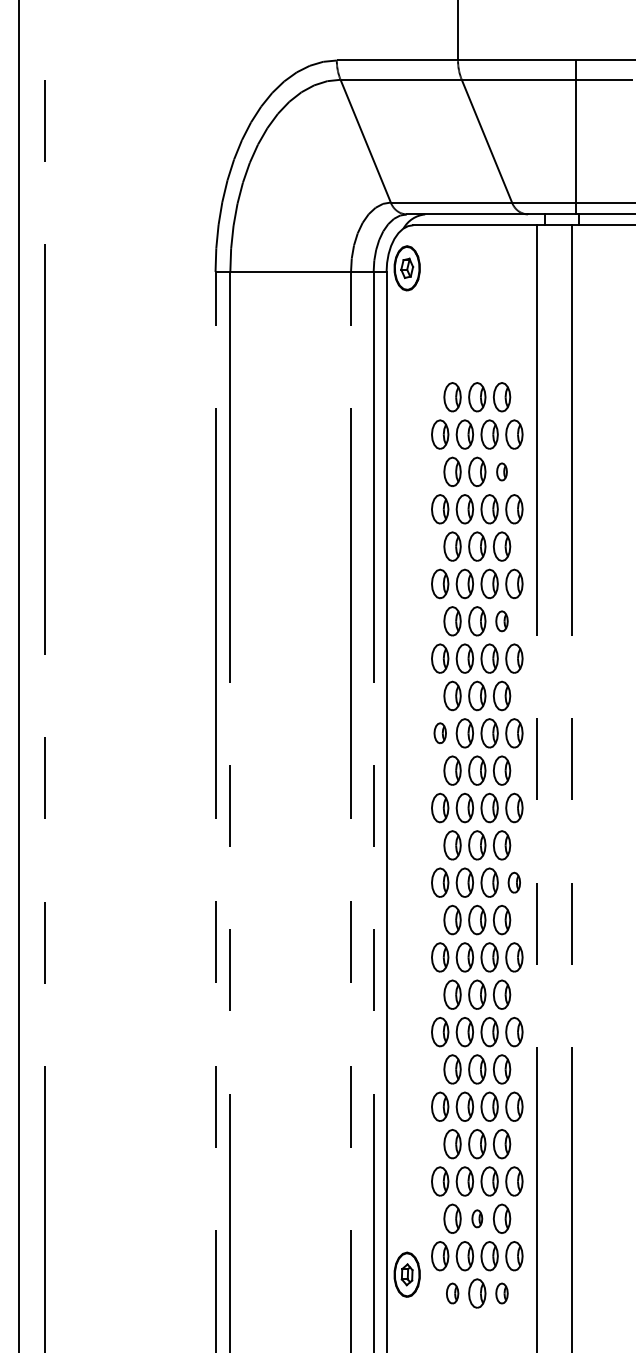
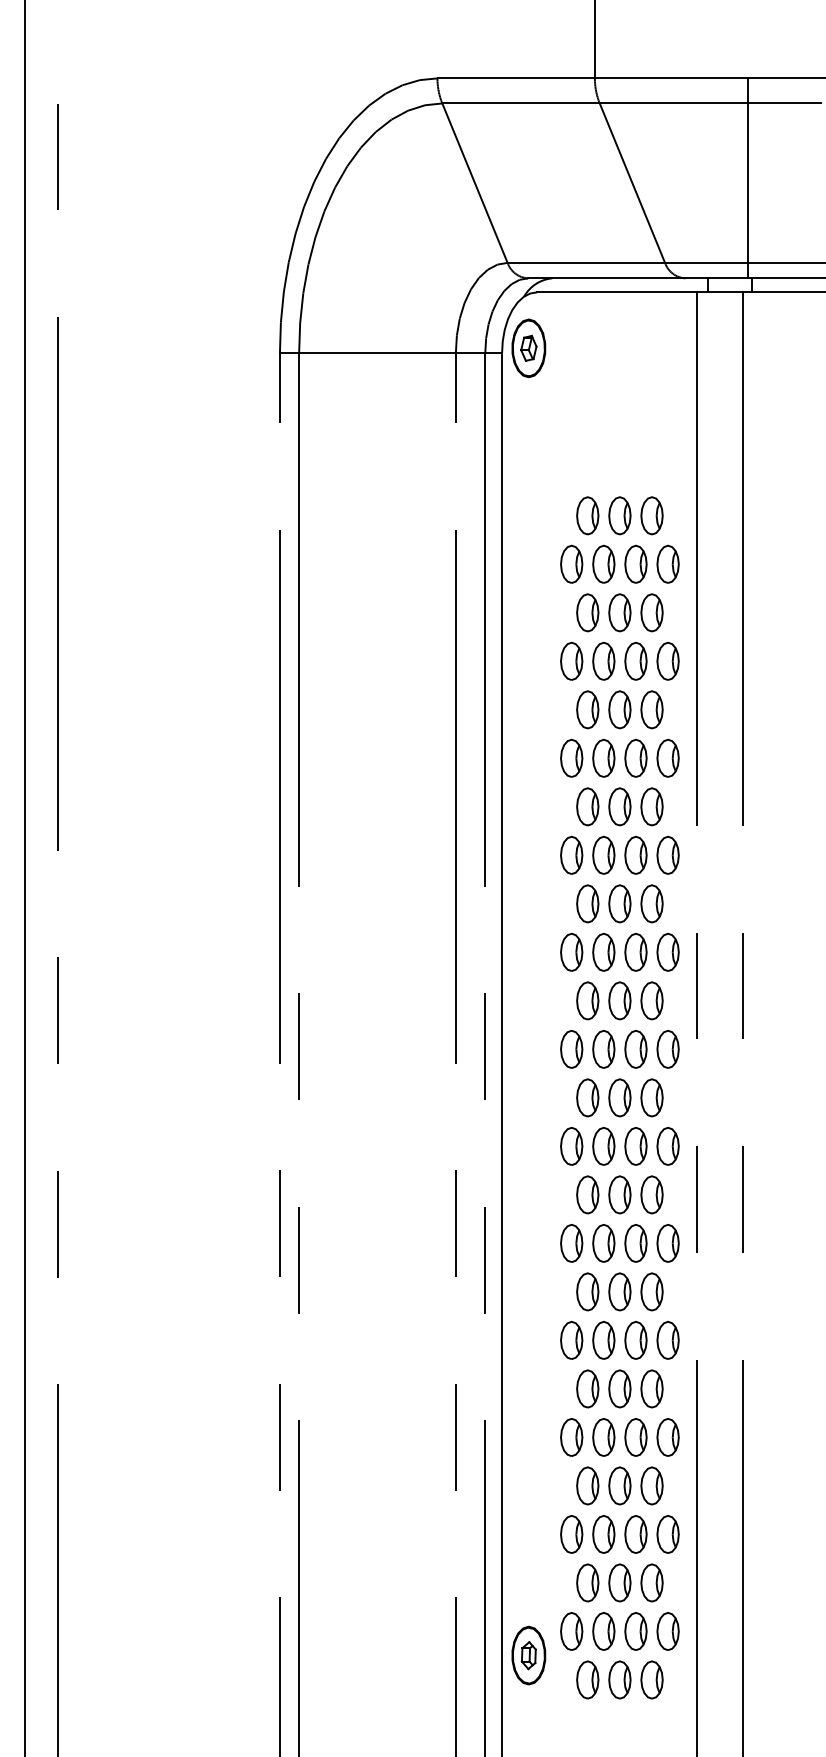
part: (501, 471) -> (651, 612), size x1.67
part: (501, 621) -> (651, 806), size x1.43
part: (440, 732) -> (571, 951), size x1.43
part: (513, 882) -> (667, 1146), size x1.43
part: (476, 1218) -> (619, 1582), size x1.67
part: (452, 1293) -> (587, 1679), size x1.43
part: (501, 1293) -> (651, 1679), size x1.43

□ □ □ □ □ □ □

*Problem statement*
From the line containing "part: (452, 1293) -> (587, 1679), size x1.43" down to the last line of the data, transcribe every line exactly; nothing else should appear.

*Output for this exercise*
part: (452, 1293) -> (587, 1679), size x1.43
part: (501, 1293) -> (651, 1679), size x1.43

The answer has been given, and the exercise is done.